As you can see from the charts, the Buckle's system works. Even while Abercrombie has higher Gross Margins, the Buckle still generates profit margins twices its closest competitors.
The Buckle's Comparable Gross Margin
The Buckle's Comparable Profit Margin
The management team also is very cautious in expanding. They only grow when it makes clear business sense and when there are fantastic opportunities. They are very cautious about expanding opening just 13 in 2011 and 19 in 2010. By being cautious they prevent over expansion that has plagued companies like Starbucks (NASDAQ:SBUX) and Abercrombie in the past. In contrast, the Buckle focuses its energy on making its stores increasingly profitable and consistently growing its same store sales. This also means that it is able to integrate its new stores into its distribution system extremely well, allowing it to keep its gross margins consistently over 40%.

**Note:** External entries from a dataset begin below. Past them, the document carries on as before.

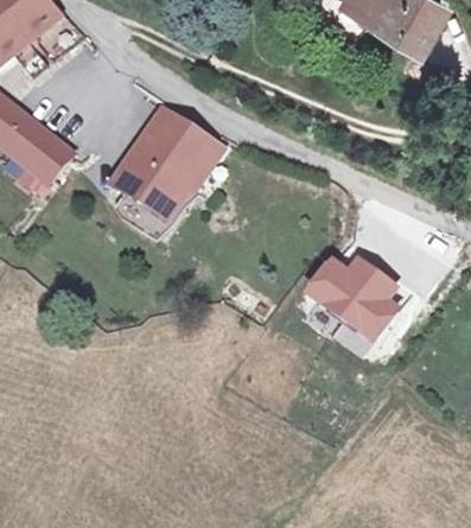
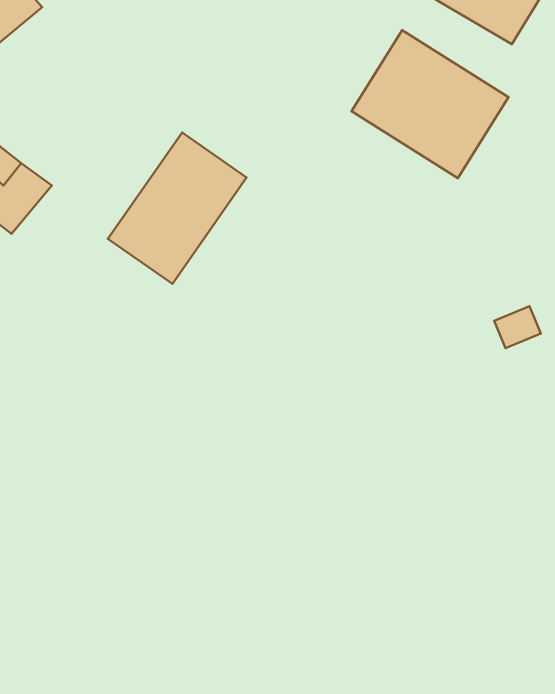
building: none -> [351,30,508,178]
building: [308,261,396,341] -> none

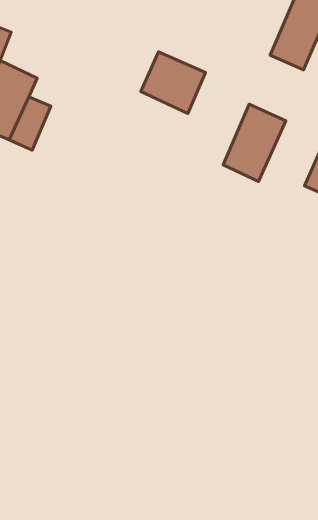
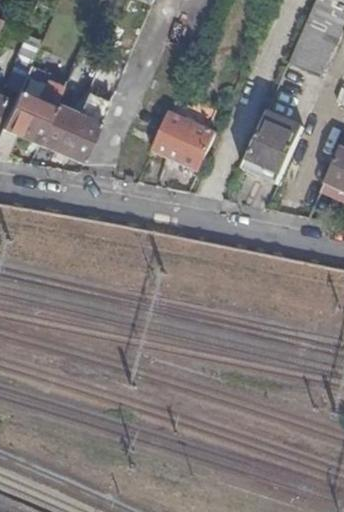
building: [141,52,206,113] -> [153,111,215,170]
building: none -> [60,111,100,163]

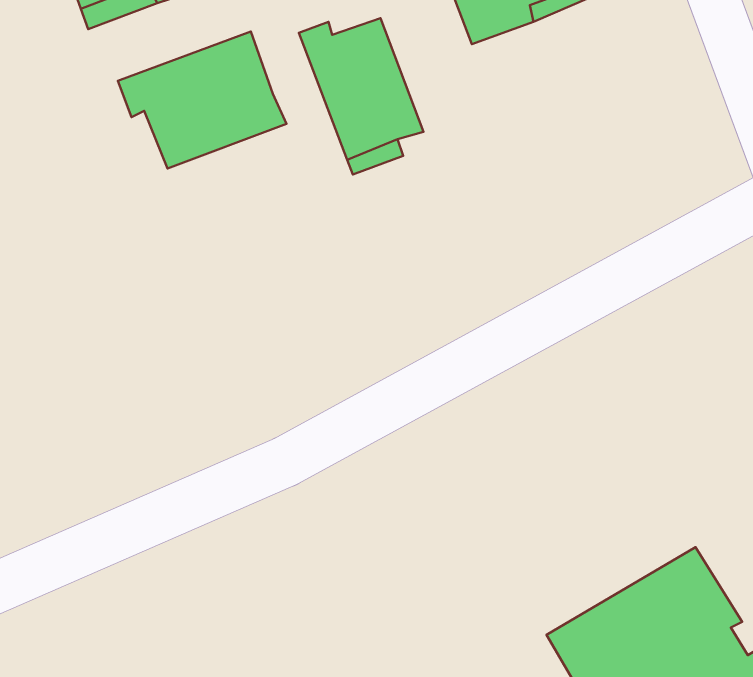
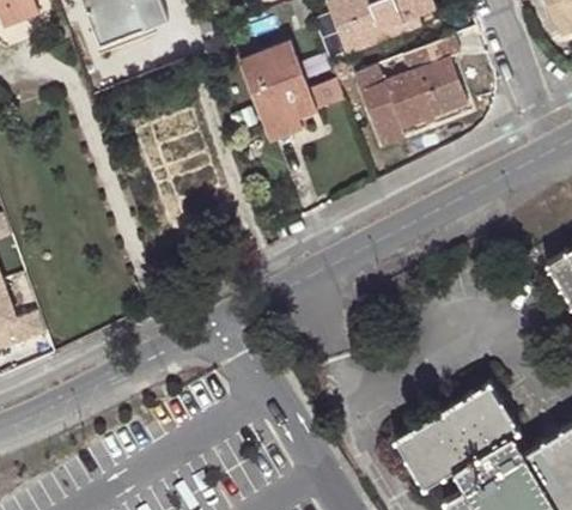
building: none -> [355,37,467,146]
building: [118,31,287,169] -> none

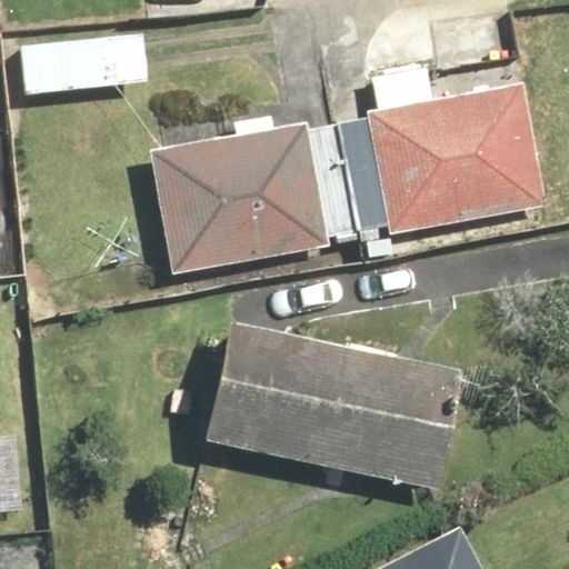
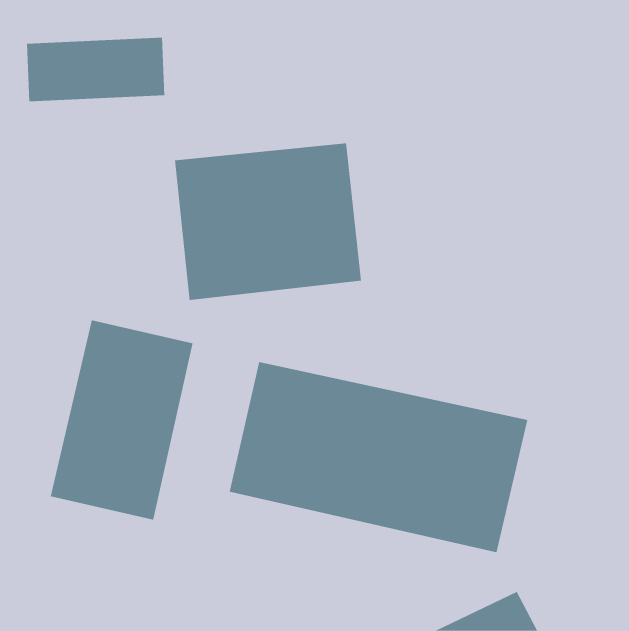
building: [369,71,538,221] -> none
building: none -> [50,320,193,520]

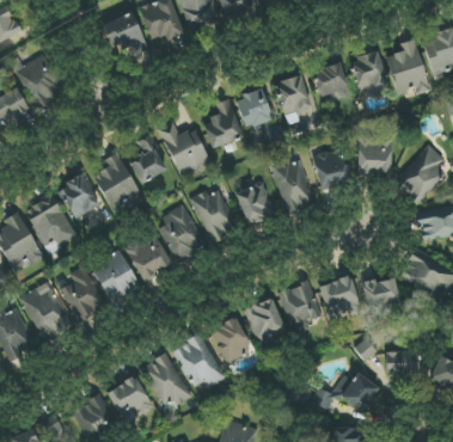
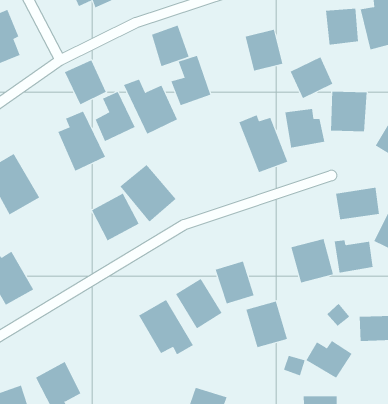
building: [311,59,353,99] -> [290,57,333,99]
building: [235,88,273,129] -> [151,25,189,67]
building: none -> [64,59,106,105]
building: [57,173,100,219] -> none
building: [234,182,275,225] -> none
building: [192,191,235,240] -> none
building: none -> [336,187,379,220]
building: [91,251,140,300] -> none
building: [60,266,105,323] -> none
building: [281,281,322,326] -> [246,301,288,348]
building: [143,354,190,411] -> none
building: [106,375,154,424] -> none

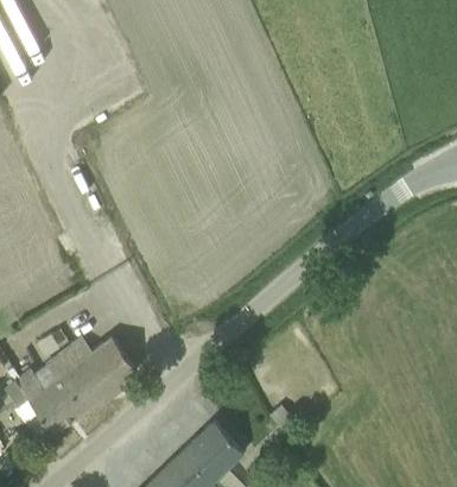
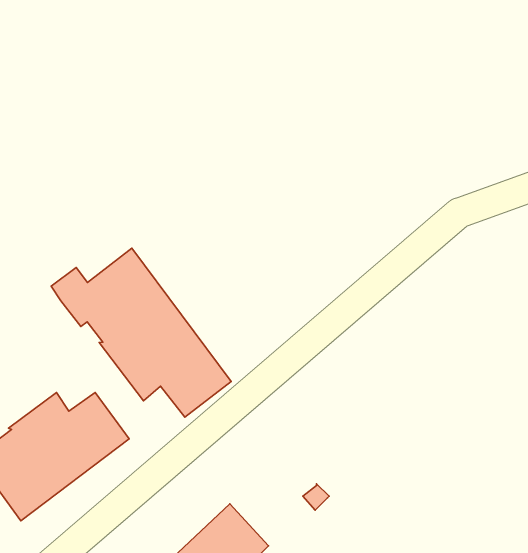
building: none -> [51,248,231,417]

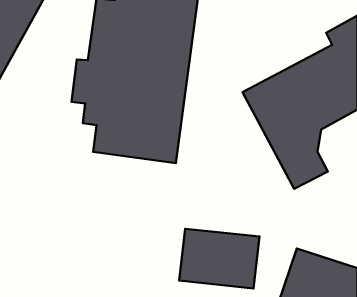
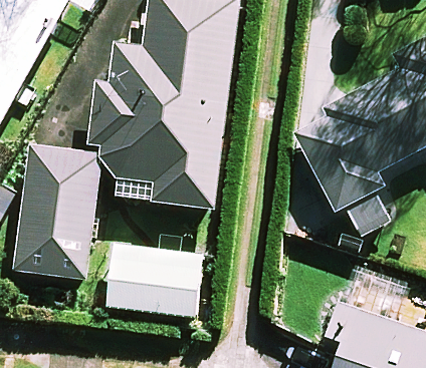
building: none -> [14,146,100,278]
building: [179,229,259,288] -> [107,245,200,314]

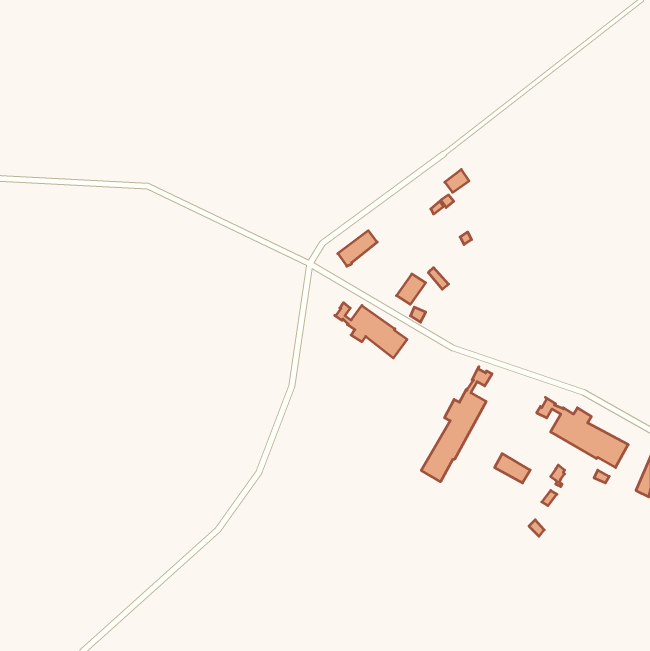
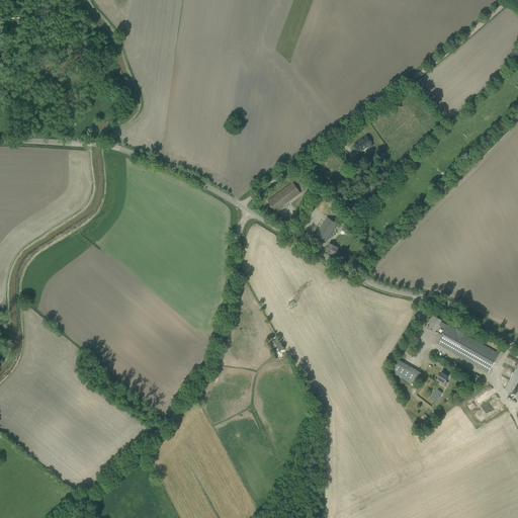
building: [335,303,407,358] -> none
building: [421,367,492,482] -> none

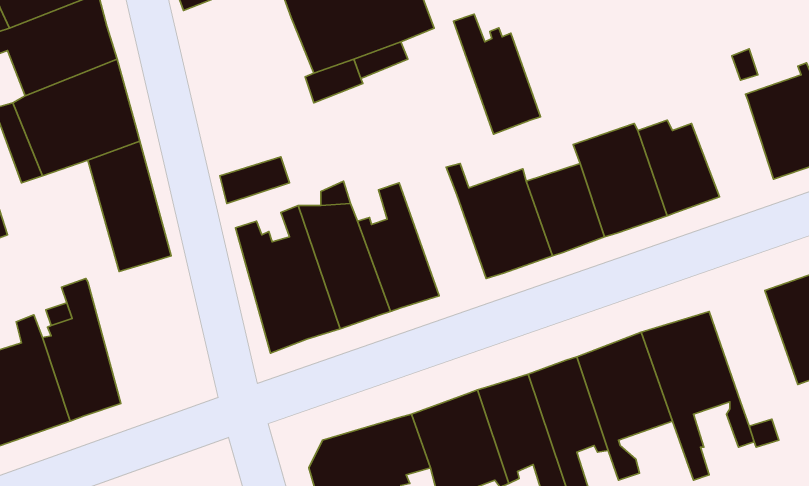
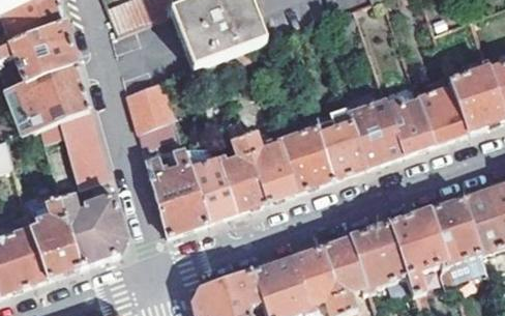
building: [453,14,540,134] -> [244,130,296,201]
building: none -> [127,81,174,130]
building: none -> [418,84,467,142]
building: none -> [59,177,127,265]
building: none -> [428,198,481,264]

Part of this, I believe, is the result of being based in Kearney, Nebraska, very far away from Wall Street and the fact they do not issue sales numbers. This remoteness allows the management team to focus on building a successful business, rather than a successful stock. The lack of estimates means the management does not have to focus on making quarterly numbers, and can instead focus on growing over the long-term-which is exactly what they have done.
The Secret Dividend
Lastly, this focus on thinking like owners is seen in their dividend policy. Their dividend appears to be only about 1.7% but what are not factored in are the large one-time dividends that the company pays out at the end of most years. If the management team does not have a use for its cash at the end of the year, the Buckle pays it out to shareholders. This past December in fact, it paid a $6.00 dividend to its shareholders and $2.25 per share in 2011.
Ultimately, with a management team that thinks like owners, a consistent and focused business strategy and a healthy dividend yield, the Buckle is a fantastic stock for long-term oriented investors. Unlike many of its competitors you probably won't see large stock peaks or losses, but consistent growth over the long term.